Tuesday, January 15, 2019

The Taz – What Chinese Assimilation of the Peoples of Russia Looks Like


Paul Goble

            Staunton, January 15 – Perhaps the greatest if typically unspoken fear among Russians about China is not that Beijing will occupy this or that portion of the Russian Federation but that because there are so many more Chinese than Russians, the former will assimilate the latter through intermarriage, something they fear could spell the end of the Russian ethnos.

            Such concerns are almost certainly exaggerated even over the very long haul, but the publication of a photo album by the Regnum news agency of the Taz, a small ethnic group which arose a century ago as a result of intermarriage between Chinese, autochthonian and Russian peoples in the Russian far East, may bring them to the surface.

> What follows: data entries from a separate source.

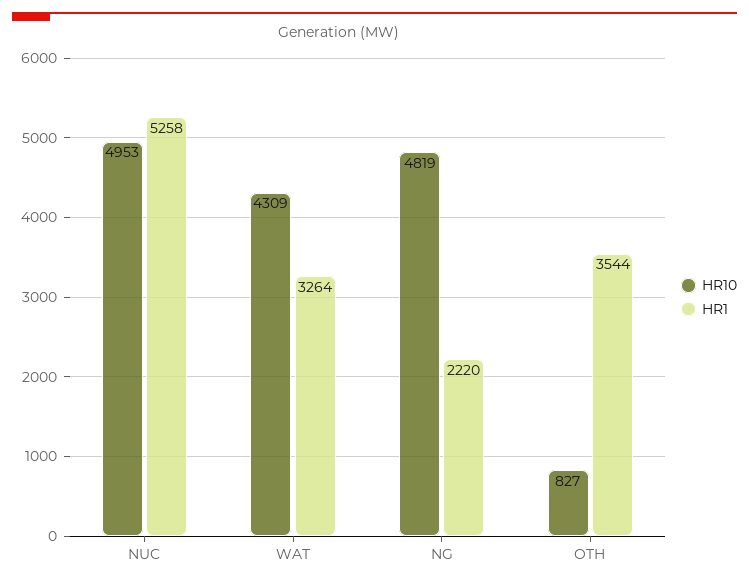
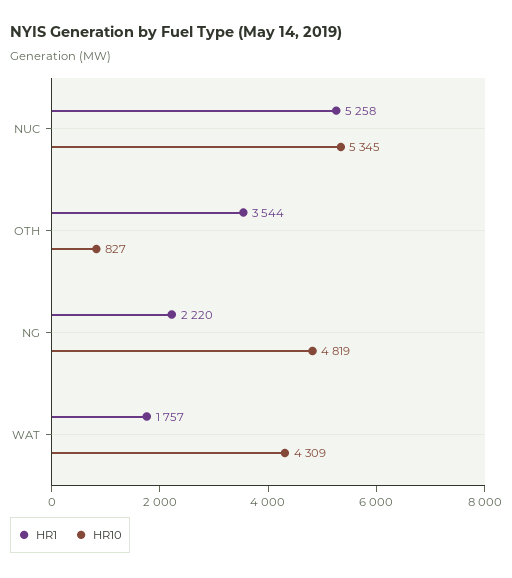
  {
    "HR10": {
-     "NUC": 4953,
+     "NUC": 5345,
      "WAT": 4309,
      "NG": 4819,
      "OTH": 827
    },
    "HR1": {
      "NUC": 5258,
-     "WAT": 3264,
+     "WAT": 1757,
      "NG": 2220,
      "OTH": 3544
    }
  }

            Alyona Shilonosova, a journalist who put together the collection of photographs of members of the Taz ethnos, provides some information about a group few have ever heard of. According to the 2010 Russian census, none of those who identifies as a Taz speaks the language: they use Russian instead (regnum.ru/news/society/2550941.html).

            During the second half of the 19th century, many Chinese moved into the Russian Far East. Most were men looking for work, and they married women from among the indigenous numerically small peoples, the Udygey, the Nanay, and the Orochi. “Thus arose a new ethnic group, the Taz,” a term that is the russified variant of the Chinese “tadtszy” – or “alien.”

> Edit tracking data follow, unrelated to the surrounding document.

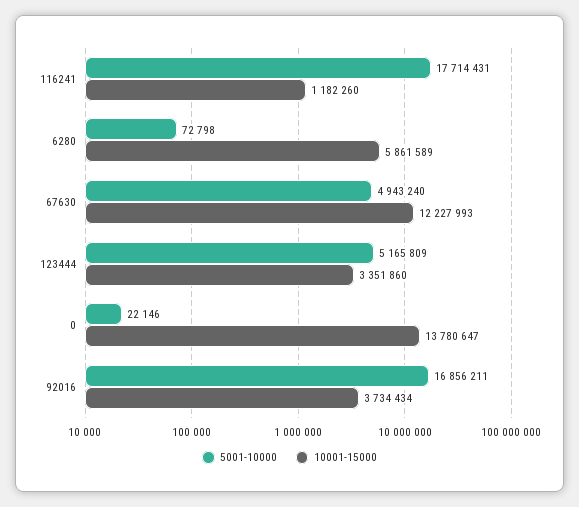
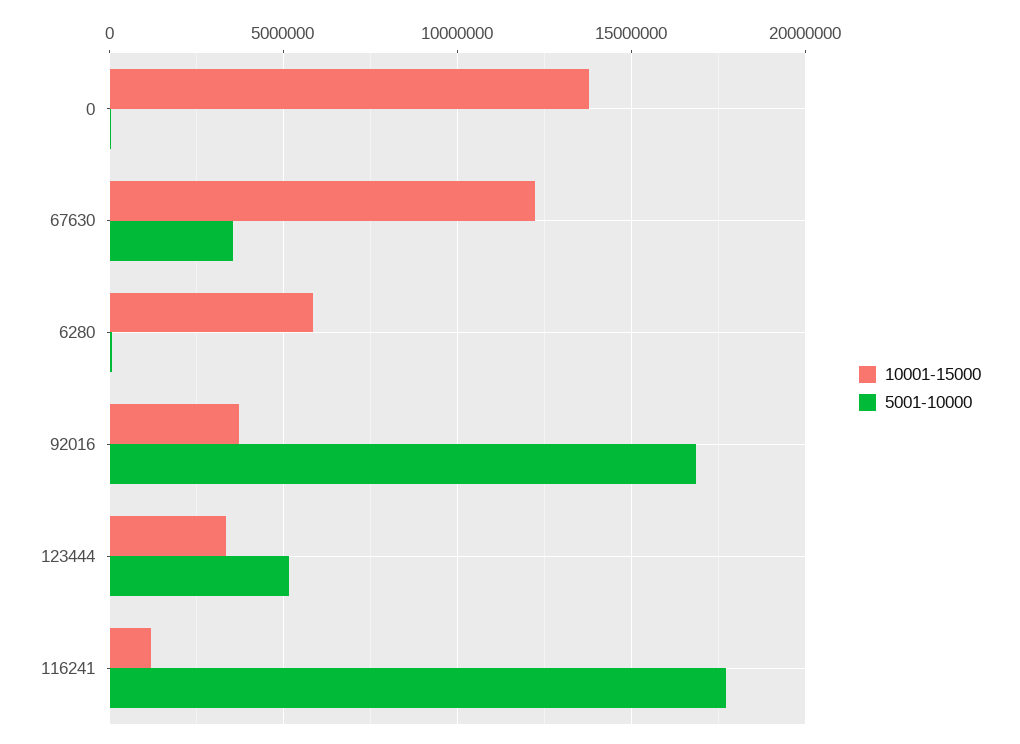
  {
    "5001-10000": {
      "116241": 17714431,
      "6280": 72798,
-     "67630": 4943240,
+     "67630": 3500000,
      "123444": 5165809,
      "0": 22146,
      "92016": 16856211
    },
    "10001-15000": {
      "116241": 1182260,
      "6280": 5861589,
      "67630": 12227993,
      "123444": 3351860,
      "0": 13780647,
      "92016": 3734434
    }
  }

            “The first relatively reliable data about the numbers of Tax comes from 1872, Shilonosova says. “Then there were 638 of them in the Ussuri kray.” They did not live separately or in a different way than the peoples they intermarried with.

            In Soviet times, they were initially supported but then suppressed, with their language being viewed as a pastiche of Chinese, Russian, and minority tongues rather than the separate language of a separate people.  In 1938, Moscow decided to concentrate them in one place, the village of Mikhailovka in the Olgin District.

            The culture of the Taz nonetheless survived, and the evidence of the intermixing of the Chinese, aboriginal and even Russian peoples can be seen in the faces of those pictured in Shilonosova’s article. 

            Today, she continues, the number of Taz in Mikhailovka is hardly more than a few dozen. Their language has died out, and their formerly unique culture has been overwhelmed by the larger cultures of those they live among. If there are Taz in China, they are almost certainly more Sinified than those in Russia which have been Russified.

            Even more than their concentration in a single village in 1938 under Stalin, however, the Taz in the Russian Far East suffered from the anti-Chinese campaigns of the Soviet government from the 1950s to the 1970s. The Taz were not “officially” subject to suppression, but their number declined to approximately 250.

            In 2000, however, the Russian government extended official recognition to the Taz as a nationality when they were included in the list of numerically small indigenous peoples of the Russian Federation.